# Directions for this task:
Please reproduce all the data exactly as written and omit the pictures.

# Recorded information:
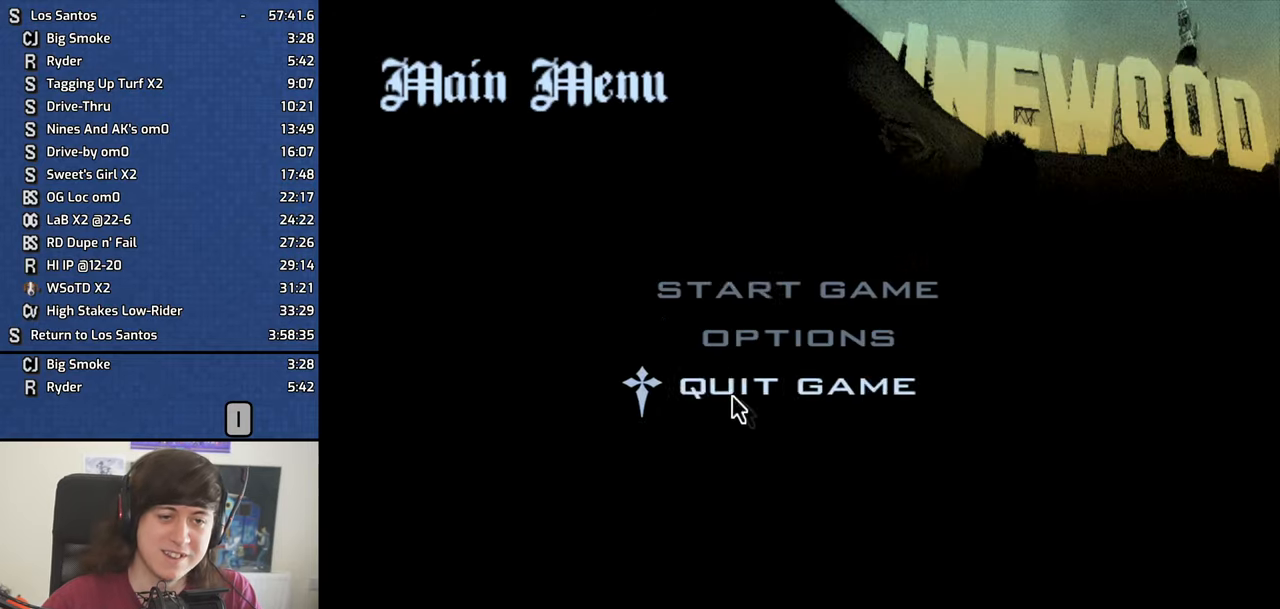
{"keys": [], "events": []}
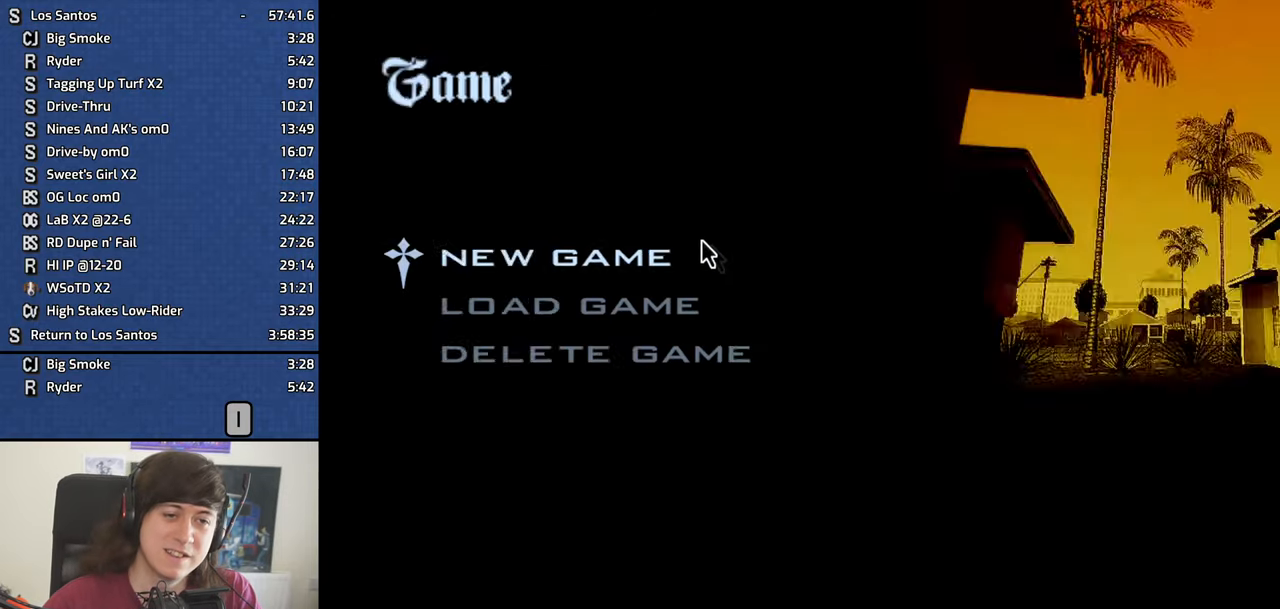
{"keys": ["a", "space", "w"], "events": [[367, "space", "down"], [467, "a", "down"], [467, "w", "down"]]}
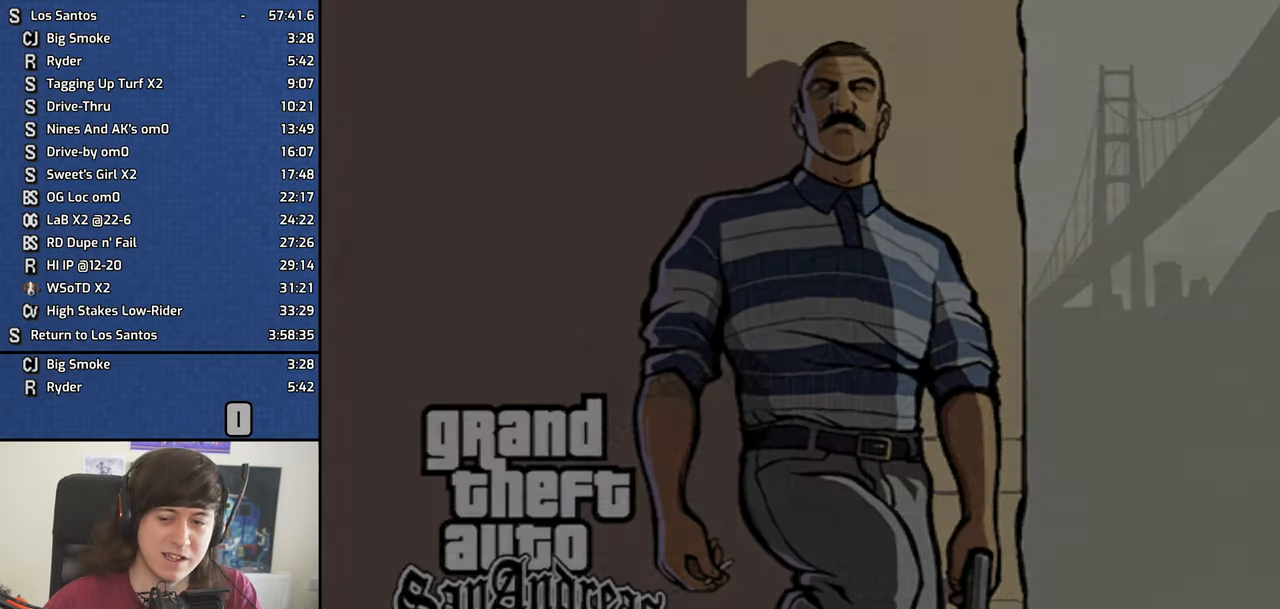
{"keys": ["a", "w"], "events": [[17, "space", "up"], [67, "a", "up"], [67, "d", "down"], [67, "w", "up"], [100, "space", "down"], [150, "d", "up"], [200, "a", "down"], [200, "w", "down"], [250, "a", "up"], [250, "space", "up"], [300, "d", "down"], [300, "w", "up"], [333, "space", "down"], [367, "w", "down"], [383, "d", "up"], [433, "a", "down"], [433, "space", "up"]]}
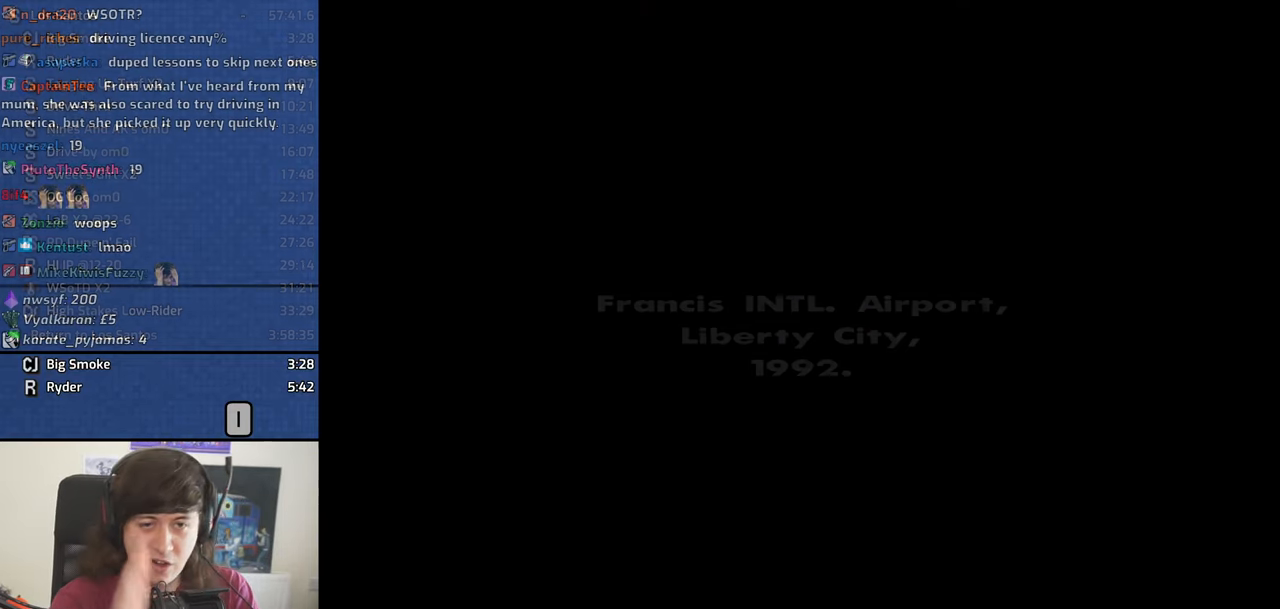
{"keys": ["d"], "events": [[33, "a", "up"], [33, "d", "down"], [33, "w", "up"], [83, "space", "down"], [117, "d", "up"], [117, "w", "down"], [167, "a", "down"], [167, "space", "up"], [217, "a", "up"], [267, "d", "down"], [267, "w", "up"], [317, "space", "down"], [350, "a", "down"], [350, "d", "up"], [350, "w", "down"], [400, "space", "up"], [400, "w", "up"], [450, "a", "up"], [500, "d", "down"]]}
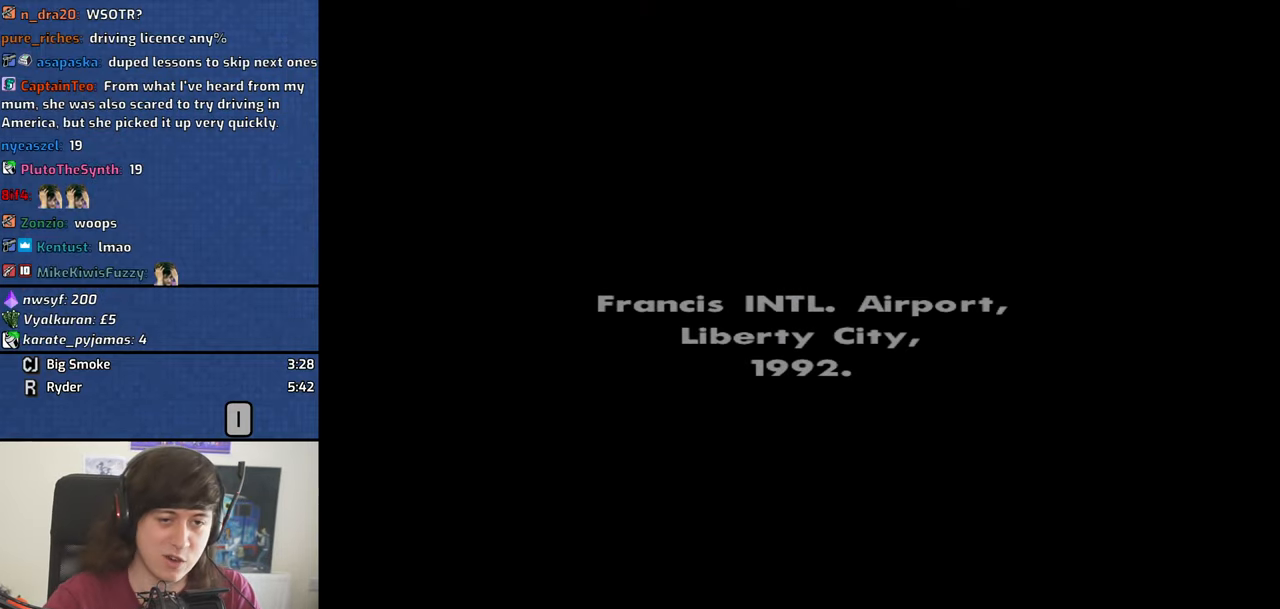
{"keys": ["space"], "events": [[50, "d", "up"], [50, "space", "down"], [83, "a", "down"], [83, "space", "up"], [83, "w", "down"], [133, "d", "down"], [133, "w", "up"], [183, "a", "up"], [233, "d", "up"], [233, "space", "down"], [283, "a", "down"], [283, "w", "down"], [333, "space", "up"], [367, "a", "up"], [367, "d", "down"], [367, "w", "up"], [467, "d", "up"], [467, "space", "down"]]}
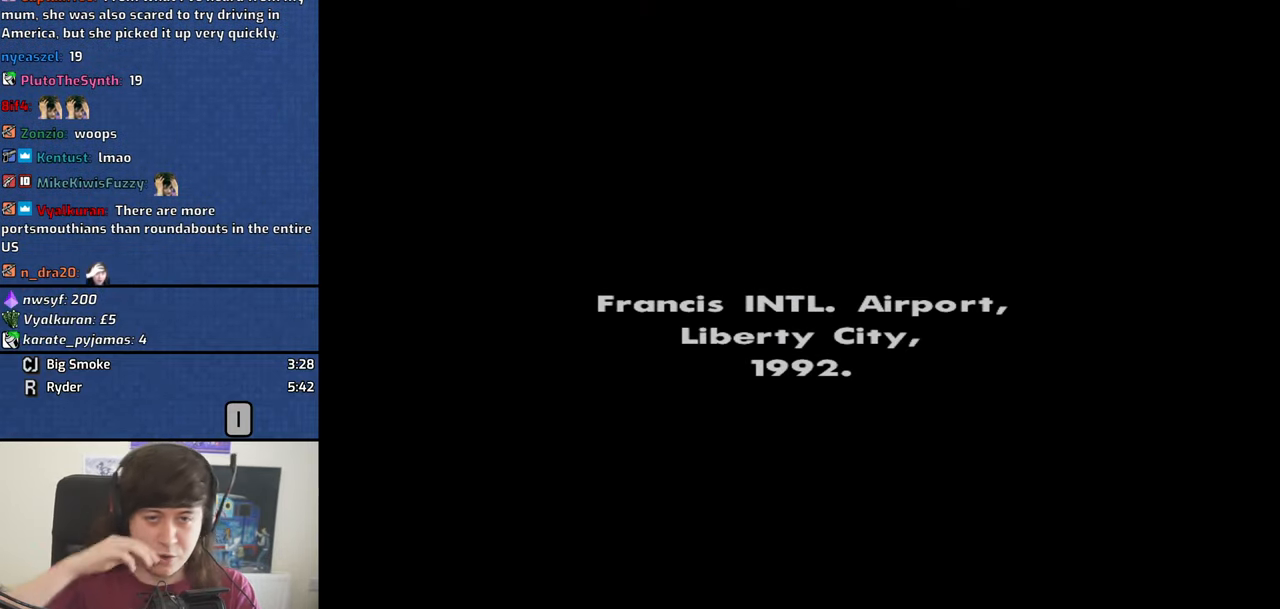
{"keys": ["space"], "events": [[17, "a", "down"], [17, "w", "down"], [67, "space", "up"], [100, "a", "up"], [100, "w", "up"], [150, "d", "down"], [200, "d", "up"], [200, "space", "down"], [300, "a", "down"], [300, "space", "up"], [300, "w", "down"], [383, "a", "up"], [383, "d", "down"], [383, "w", "up"], [433, "space", "down"], [483, "d", "up"]]}
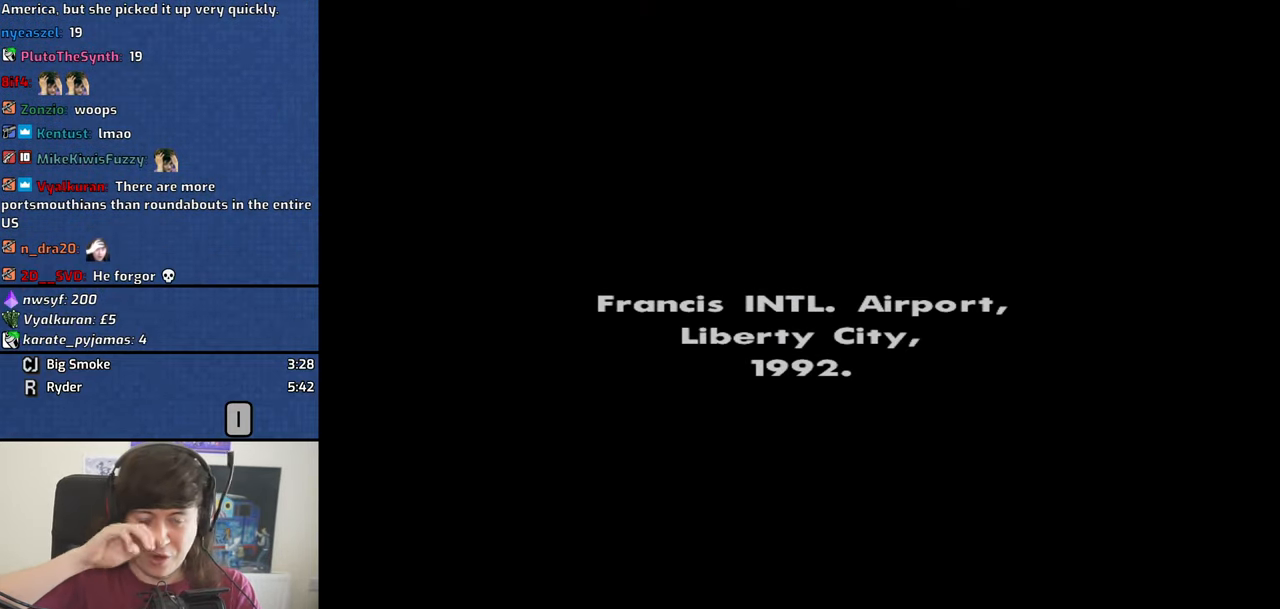
{"keys": ["a", "w"]}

# Expected answer:
{"keys": [], "events": []}
{"keys": ["a", "space", "w"], "events": [[367, "space", "down"], [467, "a", "down"], [467, "w", "down"]]}
{"keys": ["a", "w"], "events": [[17, "space", "up"], [67, "a", "up"], [67, "d", "down"], [67, "w", "up"], [100, "space", "down"], [150, "d", "up"], [200, "a", "down"], [200, "w", "down"], [250, "a", "up"], [250, "space", "up"], [300, "d", "down"], [300, "w", "up"], [333, "space", "down"], [367, "w", "down"], [383, "d", "up"], [433, "a", "down"], [433, "space", "up"]]}
{"keys": ["d"], "events": [[33, "a", "up"], [33, "d", "down"], [33, "w", "up"], [83, "space", "down"], [117, "d", "up"], [117, "w", "down"], [167, "a", "down"], [167, "space", "up"], [217, "a", "up"], [267, "d", "down"], [267, "w", "up"], [317, "space", "down"], [350, "a", "down"], [350, "d", "up"], [350, "w", "down"], [400, "space", "up"], [400, "w", "up"], [450, "a", "up"], [500, "d", "down"]]}
{"keys": ["space"], "events": [[50, "d", "up"], [50, "space", "down"], [83, "a", "down"], [83, "space", "up"], [83, "w", "down"], [133, "d", "down"], [133, "w", "up"], [183, "a", "up"], [233, "d", "up"], [233, "space", "down"], [283, "a", "down"], [283, "w", "down"], [333, "space", "up"], [367, "a", "up"], [367, "d", "down"], [367, "w", "up"], [467, "d", "up"], [467, "space", "down"]]}
{"keys": ["space"], "events": [[17, "a", "down"], [17, "w", "down"], [67, "space", "up"], [100, "a", "up"], [100, "w", "up"], [150, "d", "down"], [200, "d", "up"], [200, "space", "down"], [300, "a", "down"], [300, "space", "up"], [300, "w", "down"], [383, "a", "up"], [383, "d", "down"], [383, "w", "up"], [433, "space", "down"], [483, "d", "up"]]}
{"keys": ["a", "w"]}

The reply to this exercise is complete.